Saturday, May 18, 2024

Playing for Keeps, by Jennifer Dugan

June is baseball prodigy.  When the expectation was that she'd graduate over to softball, she stuck with the boys and has become one of the best pitchers in the league instead.  She and her father (who himself was once a rising star in the Minors) aim for her to go all the way, get a scholarship, and eventually play in the pros.  

Ivy gave up playing when she was young, but she never lost her love of sport; she just found a new way to express it -- by officiating games.  Just as June has laser focused on her pitching skills, Ivy has dedicated herself to the dream of one day becoming one of the few women to ever ref for the NFL.  Now, if she could get her parents on board with the dream!  But they want her to go to college and study something practical.

Girls with dreams of making it big, but who fall in love with each other instead.  For Ivy, this is disastrous as referees can't date players, so they have to keep everything hush hush.  For June, things are worse as she not only has the relationship to keep secret, she also is having physical problems with her throwing arm that are getting harder and harder to hide.

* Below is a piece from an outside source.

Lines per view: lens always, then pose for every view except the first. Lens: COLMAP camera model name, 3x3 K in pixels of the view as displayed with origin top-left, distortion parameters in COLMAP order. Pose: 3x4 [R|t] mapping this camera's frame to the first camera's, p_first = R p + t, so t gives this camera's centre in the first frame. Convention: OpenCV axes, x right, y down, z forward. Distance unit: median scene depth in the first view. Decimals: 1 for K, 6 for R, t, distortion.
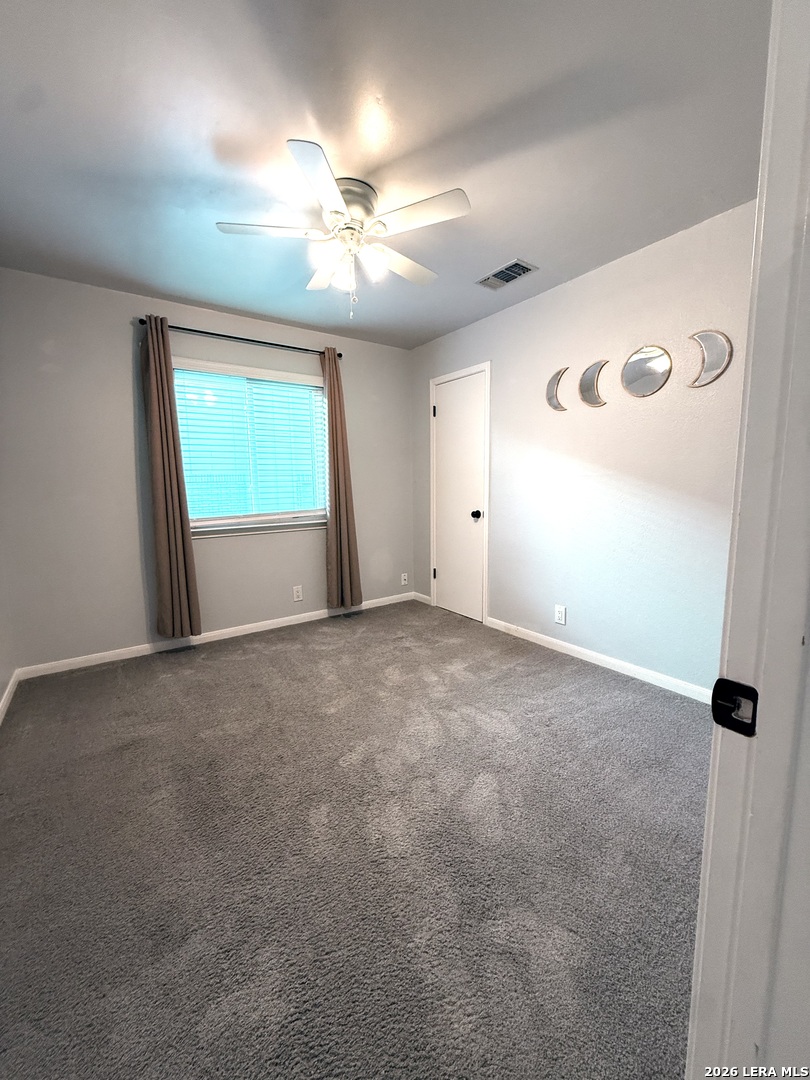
lens RADIAL K [[428.2, 0, 401.7], [0, 428.2, 541.8], [0, 0, 1]] dist [-0.001455, 0.000048]
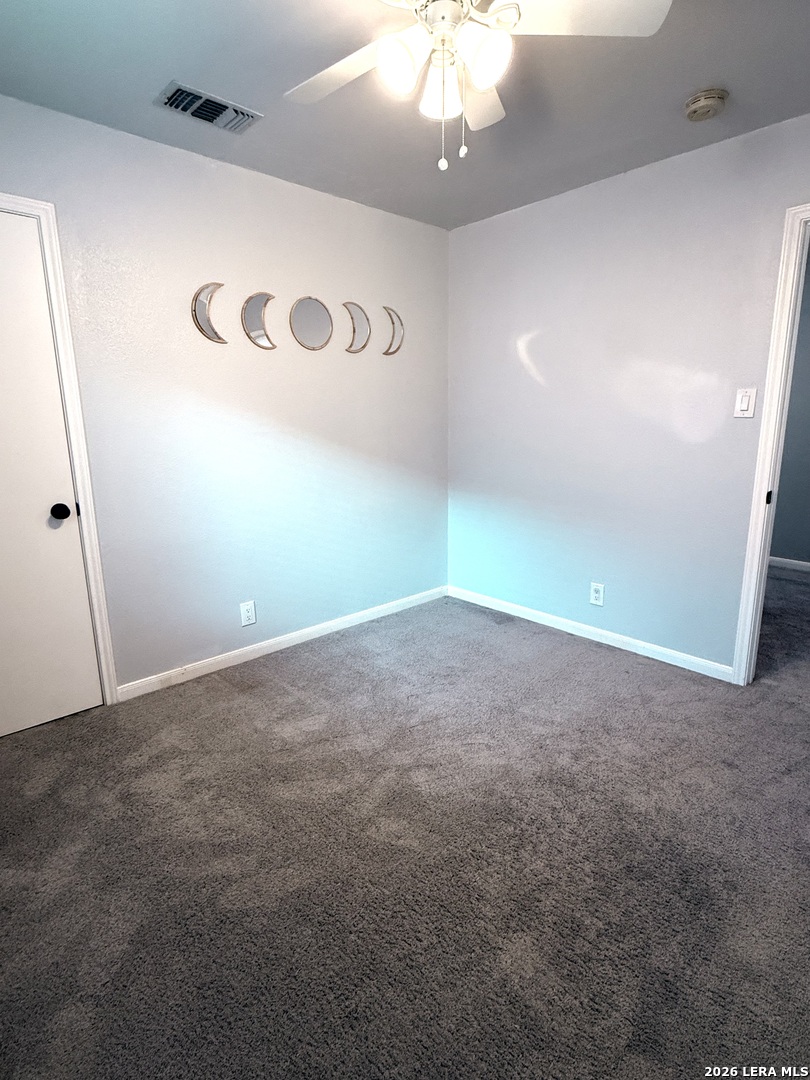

With all that going on, there is plenty of action to move this story, but the real high drama comes from the fiery romance itself.  Neither June nor Ivy are particularly emotionally mature and theirs is a romance that is more often off than on.  That provides plenty of opportunity for fights and counsel with BFFs (whom neither girl pays much attention to).  But I found them hard to digest and relate to (and even hard to differentiate from each other).  I liked the story well enough, but the characters simply didn't interest me.  That made the novel a slow read.